Saturday, 1pm: reading, followed by book signing at the Angry Robot stall

Saturday, 7pm: Worldbuilding (when, how and how much?) with Suzanne Macleod, Robert VS Redick, Simon Spanton and Chris Wooding

Sunday, 11am: The Fantasy of William Shakespeare with Claire Brialey, Jennifer A McGowan, Erin Horakova and Grant Watson

I think after that lot I’ll be having a quiet Sunday afternoon in the bar :)

Late addition:

Sunday, 8pm: General signing session with other guest authors

BristolCon 2011

This weekend I was lucky enough to attend BristolCon 2011, a small SFF convention in the lovely city of Bristol (where I went to university). There were a few reasons for going: to see my alma mater again; to catch up with convention buddies; and of course to honour the memory of the late Colin Harvey, one of the founders of the convention, who died this August.

Sad memories aside, though, it was a fantastic little convention. The programme was packed with panels, interviews, talks and readings, and there were plenty of stalls in and around the dealers’ hall, selling everything from new and secondhand books to steampunk weaponry! The venue was also very good, and conveniently placed for both Temple Meads station and Bristol’s fine array of restaurants around the old docks.

Juliet E McKenna talks about the evolution of magic in her fantasy series
Juliet E McKenna talks about the evolution of magic in her fantasy series

I attended two very interesting talks. The first was by Juliet E McKenna (above), about how she worldbuilds as she goes along and how this has affected the evolution of magic in her fantasy series. We learnt about the reasoning behind her island city of wizards, how a chance comment in an introduction to her novella led to an entire trilogy about the Lescari revolution – and how the runes for aetheric magic were brainstormed with her husband one evening over a bottle of wine! We also got a preview of the cover art for her new trilogy, conceived as a triptych of characters. If you ever have the chance to catch one of Juliet’s talks, do so – she’s a great speaker and has a wealth of experience in writing fantasy.

Mike Shevdon demonstrates a composite bow
Mike Shevdon demonstrates a composite bow

The second talk was by Mike Shevdon, who is writing an urban fantasy series, The Courts of the Feyre, for Angry Robot and is also a keen archer. Mike brought along his collection of bows, from a fibreglass replica of the composite bows used by steppe nomads (see photo, right) to a decidedly steampunk-esque compound bow. He also showed us some film clips, the most interesting of which was the slow-motion movement of an arrow, showing how it flexes as it leaves the string, enabling it to fly straight despite the bow being in the way. Again, highly recommended for anyone wanting to improve their fantasy writing or just learn about this ancient technology.
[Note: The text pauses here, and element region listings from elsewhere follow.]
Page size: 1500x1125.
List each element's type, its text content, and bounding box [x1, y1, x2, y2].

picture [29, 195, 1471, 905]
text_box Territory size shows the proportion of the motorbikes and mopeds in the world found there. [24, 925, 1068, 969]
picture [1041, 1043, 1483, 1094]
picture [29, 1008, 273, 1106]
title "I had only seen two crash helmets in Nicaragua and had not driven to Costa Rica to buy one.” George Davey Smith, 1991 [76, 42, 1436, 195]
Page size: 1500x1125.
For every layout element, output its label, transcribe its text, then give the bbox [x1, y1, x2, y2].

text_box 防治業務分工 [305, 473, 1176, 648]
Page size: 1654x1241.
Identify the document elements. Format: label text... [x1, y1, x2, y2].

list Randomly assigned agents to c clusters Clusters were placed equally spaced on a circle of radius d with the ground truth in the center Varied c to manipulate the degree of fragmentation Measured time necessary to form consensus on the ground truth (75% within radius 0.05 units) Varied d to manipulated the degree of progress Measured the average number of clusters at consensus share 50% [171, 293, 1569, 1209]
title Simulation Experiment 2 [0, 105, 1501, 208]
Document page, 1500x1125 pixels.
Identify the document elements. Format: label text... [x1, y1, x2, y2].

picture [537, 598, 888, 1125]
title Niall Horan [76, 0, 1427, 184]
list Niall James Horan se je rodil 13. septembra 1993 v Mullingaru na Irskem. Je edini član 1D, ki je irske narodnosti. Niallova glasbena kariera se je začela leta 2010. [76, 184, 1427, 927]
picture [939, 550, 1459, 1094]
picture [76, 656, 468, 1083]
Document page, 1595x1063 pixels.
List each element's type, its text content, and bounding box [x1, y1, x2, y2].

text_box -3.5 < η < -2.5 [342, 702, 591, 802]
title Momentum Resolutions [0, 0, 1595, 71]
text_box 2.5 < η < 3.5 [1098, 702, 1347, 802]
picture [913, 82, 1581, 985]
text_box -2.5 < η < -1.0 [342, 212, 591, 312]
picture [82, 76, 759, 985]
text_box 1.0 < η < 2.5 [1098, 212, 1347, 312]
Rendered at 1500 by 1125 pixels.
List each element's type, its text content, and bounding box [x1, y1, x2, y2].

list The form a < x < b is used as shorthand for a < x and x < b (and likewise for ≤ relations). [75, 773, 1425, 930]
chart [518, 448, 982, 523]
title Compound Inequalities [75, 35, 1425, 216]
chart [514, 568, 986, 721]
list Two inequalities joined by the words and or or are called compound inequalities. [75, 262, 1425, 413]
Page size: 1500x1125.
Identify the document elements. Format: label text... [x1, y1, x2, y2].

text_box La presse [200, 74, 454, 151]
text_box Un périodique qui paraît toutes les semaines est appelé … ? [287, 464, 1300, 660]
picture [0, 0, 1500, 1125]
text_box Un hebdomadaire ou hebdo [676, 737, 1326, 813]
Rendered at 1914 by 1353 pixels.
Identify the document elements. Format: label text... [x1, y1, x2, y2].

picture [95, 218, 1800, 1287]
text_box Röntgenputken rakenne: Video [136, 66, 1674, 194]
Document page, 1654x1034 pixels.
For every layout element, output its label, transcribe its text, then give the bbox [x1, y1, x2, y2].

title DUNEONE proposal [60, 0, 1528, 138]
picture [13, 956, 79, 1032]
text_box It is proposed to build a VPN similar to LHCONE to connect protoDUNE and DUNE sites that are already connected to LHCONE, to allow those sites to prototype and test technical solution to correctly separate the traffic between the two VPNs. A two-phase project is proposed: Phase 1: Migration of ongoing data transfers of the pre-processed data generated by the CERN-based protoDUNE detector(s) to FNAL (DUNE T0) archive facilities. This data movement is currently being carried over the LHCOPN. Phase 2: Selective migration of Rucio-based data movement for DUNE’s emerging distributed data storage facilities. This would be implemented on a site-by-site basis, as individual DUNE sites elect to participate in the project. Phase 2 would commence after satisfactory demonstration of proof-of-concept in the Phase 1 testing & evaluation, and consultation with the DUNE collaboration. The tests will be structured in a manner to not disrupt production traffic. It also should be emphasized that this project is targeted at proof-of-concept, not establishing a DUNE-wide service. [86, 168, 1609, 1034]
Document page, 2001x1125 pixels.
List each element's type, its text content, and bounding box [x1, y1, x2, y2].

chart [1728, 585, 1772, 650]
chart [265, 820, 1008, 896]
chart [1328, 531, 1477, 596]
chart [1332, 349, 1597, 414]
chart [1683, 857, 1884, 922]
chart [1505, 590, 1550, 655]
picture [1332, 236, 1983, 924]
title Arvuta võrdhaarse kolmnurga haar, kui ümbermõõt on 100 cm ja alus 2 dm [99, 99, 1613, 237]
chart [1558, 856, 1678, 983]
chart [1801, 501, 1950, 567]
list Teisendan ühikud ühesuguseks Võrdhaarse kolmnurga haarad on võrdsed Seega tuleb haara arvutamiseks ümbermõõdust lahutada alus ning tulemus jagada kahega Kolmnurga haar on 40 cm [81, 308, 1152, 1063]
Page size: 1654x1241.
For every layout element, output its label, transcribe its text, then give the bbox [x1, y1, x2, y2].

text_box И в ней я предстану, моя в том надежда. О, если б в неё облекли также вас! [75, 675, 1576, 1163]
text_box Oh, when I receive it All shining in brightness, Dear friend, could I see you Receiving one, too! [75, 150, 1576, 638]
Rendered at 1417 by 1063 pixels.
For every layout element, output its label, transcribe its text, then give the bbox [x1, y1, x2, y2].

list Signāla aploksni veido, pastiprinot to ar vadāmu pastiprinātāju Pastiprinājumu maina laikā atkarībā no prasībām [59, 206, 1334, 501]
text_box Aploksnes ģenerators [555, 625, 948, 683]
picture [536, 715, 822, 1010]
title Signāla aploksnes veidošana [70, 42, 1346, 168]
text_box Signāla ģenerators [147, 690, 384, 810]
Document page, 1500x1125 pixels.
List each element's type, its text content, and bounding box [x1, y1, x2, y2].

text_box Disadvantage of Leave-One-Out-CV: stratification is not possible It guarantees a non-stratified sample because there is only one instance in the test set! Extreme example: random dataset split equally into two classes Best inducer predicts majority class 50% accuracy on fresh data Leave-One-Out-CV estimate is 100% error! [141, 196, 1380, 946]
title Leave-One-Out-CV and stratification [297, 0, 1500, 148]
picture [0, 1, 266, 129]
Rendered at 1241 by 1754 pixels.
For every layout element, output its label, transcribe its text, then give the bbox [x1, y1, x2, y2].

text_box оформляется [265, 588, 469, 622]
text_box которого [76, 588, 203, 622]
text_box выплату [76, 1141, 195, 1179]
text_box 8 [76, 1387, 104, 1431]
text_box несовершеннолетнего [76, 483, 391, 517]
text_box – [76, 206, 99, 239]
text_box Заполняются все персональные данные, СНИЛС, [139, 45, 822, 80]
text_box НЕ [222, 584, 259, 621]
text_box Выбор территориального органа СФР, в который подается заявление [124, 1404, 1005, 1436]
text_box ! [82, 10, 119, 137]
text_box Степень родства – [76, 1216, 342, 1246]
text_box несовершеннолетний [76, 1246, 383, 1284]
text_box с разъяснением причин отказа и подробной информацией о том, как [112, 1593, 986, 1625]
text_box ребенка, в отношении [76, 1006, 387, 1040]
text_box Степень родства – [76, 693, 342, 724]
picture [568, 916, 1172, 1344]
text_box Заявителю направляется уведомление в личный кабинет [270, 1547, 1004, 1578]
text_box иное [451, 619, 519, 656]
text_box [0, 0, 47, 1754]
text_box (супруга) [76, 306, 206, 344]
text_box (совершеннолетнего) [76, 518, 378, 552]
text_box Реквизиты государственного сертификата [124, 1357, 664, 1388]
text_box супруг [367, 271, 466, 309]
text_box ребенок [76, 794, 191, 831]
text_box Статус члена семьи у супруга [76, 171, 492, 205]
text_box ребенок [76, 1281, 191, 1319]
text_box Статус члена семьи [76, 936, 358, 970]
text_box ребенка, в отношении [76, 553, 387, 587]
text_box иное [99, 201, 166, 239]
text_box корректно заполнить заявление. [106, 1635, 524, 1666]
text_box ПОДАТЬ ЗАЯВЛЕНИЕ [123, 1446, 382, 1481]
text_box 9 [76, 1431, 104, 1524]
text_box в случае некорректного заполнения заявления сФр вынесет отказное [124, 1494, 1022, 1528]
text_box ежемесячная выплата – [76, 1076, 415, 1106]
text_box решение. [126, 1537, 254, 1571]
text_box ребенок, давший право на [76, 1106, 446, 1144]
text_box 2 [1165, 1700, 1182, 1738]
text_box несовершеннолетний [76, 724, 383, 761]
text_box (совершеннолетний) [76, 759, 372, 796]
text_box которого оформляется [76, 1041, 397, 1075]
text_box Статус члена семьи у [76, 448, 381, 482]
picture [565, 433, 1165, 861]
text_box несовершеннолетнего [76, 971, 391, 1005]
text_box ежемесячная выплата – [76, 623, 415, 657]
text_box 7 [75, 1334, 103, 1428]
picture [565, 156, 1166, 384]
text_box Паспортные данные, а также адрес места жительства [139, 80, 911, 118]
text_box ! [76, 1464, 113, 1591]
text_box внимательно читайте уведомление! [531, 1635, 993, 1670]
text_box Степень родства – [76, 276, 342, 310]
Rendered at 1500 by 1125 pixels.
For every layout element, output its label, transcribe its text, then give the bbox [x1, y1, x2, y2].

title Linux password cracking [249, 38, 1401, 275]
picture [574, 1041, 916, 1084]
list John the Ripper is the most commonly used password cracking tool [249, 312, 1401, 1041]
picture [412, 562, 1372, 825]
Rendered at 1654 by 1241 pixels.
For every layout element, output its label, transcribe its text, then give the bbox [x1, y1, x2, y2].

Of course I wasn’t just a spectator this time round. In addition to a short reading, I sat on two panels: “Tricks and Tools for Writers” and “The Life-cycle of the Author”. I was a bit nervous beforehand, but the moderators made everyone feel very relaxed and ensured that all the participants got a chance to speak, so it was a very pleasant experience in the end. Both panels were recorded, so (sound quality permitting) they will hopefully be podcast at some point.

Overall I had a great time, made some more friends (and finally got to meet some online ones), so I’m looking forward to going back next year, writing schedule permitting!